Search code examples
mysqlsqliteforeign-key-relationship

SQL select by column of newest element of has_many relationship


In my project I have a tasks(id, name) table. I also have a status_updates(id, task_id, user_id, status, created_at) table.

I want to select tasks whose newest status_update equals a certain status.

I cannot figure out how to combine the following things, however:

  1. Only use the newest status_update for each task.
  2. Filter away the status_updates that do not have the correct status.
  3. Wrap this in a INNER JOIN so the final result is a collection of tasks.

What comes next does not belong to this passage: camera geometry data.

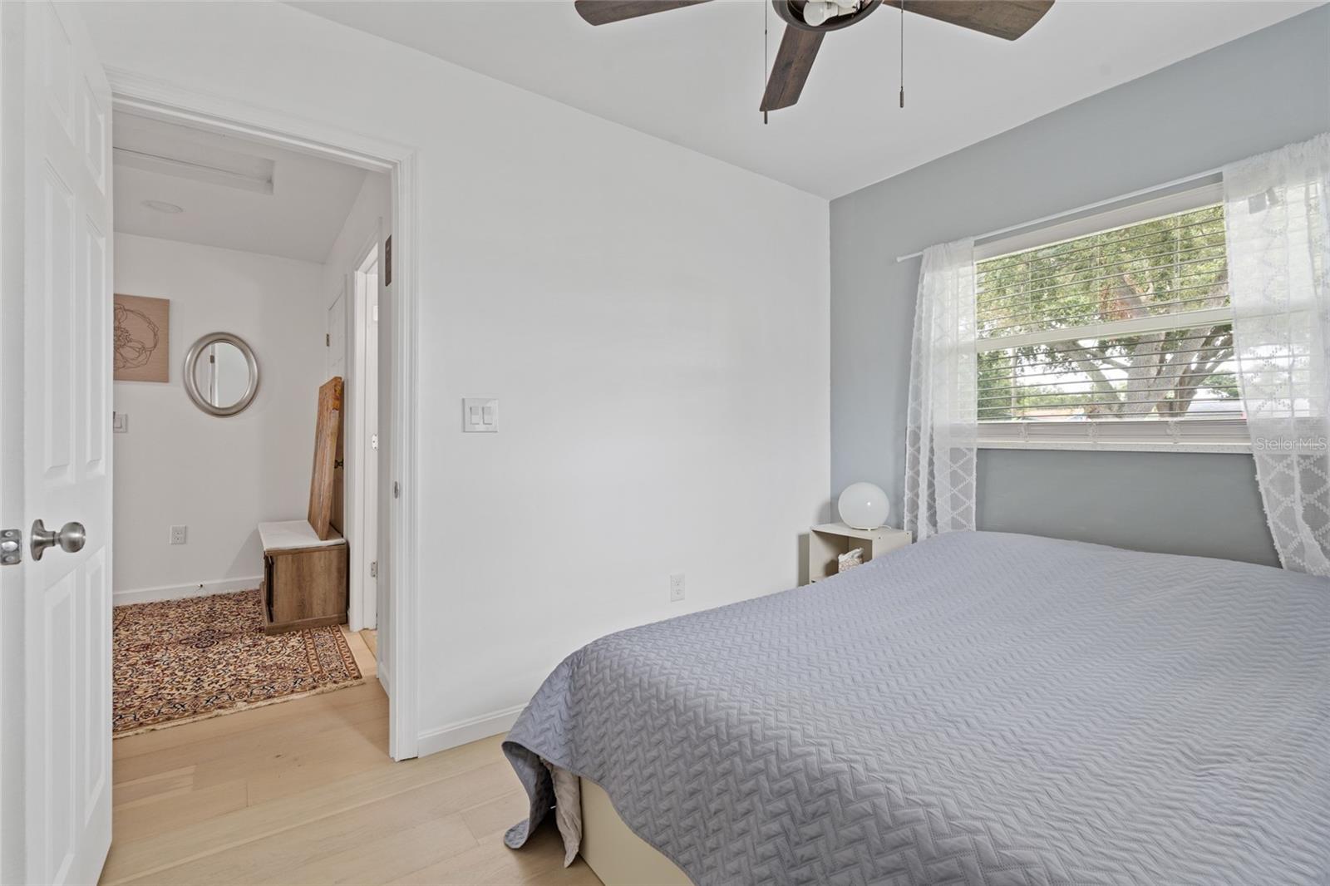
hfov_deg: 96.7
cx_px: 665
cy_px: 443
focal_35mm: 16
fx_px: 591
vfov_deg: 73.7
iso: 250
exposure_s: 1/3
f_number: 8
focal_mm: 16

When using GROUP_BY, it seems that 1. and 2. cancel each other out. An example:

SELECT * FROM status_updates GROUP BY task_id ORDER created_at DESC

gives back only the newest status_update for each task. However, this:

SELECT * FROM status_updates WHERE status='1' GROUP BY task_id ORDER created_at DESC

executes the WHERE before the ORDER, thus giving back from the ones with a correct status, the newest, instead of from the newest, only those with a correct status.

I also tried using HAVING, but as it only works on aggregate columns I could not figure out how to use it properly, or if it was at all helpful in this scenario.

I am using Ruby on Rails, so I'd like an answer to work both on MySQL as well as SQLite.


Solution

  • Using a subquery:

    SELECT
        T.id,
        T.name,
        SU.status
    FROM
        Tasks T
    INNER JOIN (SELECT task_id, MAX(created_at) AS max_created_at FROM Status_Updates GROUP BY task_id) SQ ON SQ.task_id = T.id
    INNER JOIN Status_Updates SU ON
        SU.task_id = SQ.task_id AND
        SU.created_at = SQ.max_created_at
    WHERE
        SU.status = '1'
    

    Using window functions and a CTE (although not currently supported by your RDBMS, they are by many and could be in the future). This one has the advantage that it handles ties better:

    WITH MyCTE AS
    (
        SELECT
            T.id,
            T.name,
            SU.status,
            ROW_NUMBER OVER(PARTITION BY T.id ORDER BY SU.created_at DESC, id DESC) AS row_num
        FROM
            Tasks T
        INNER JOIN Status_Updates SU ON SU.task_id = T.id
    )
    SELECT
        id,
        name,
        status
    FROM
        MyCTE
    WHERE
        row_num = 1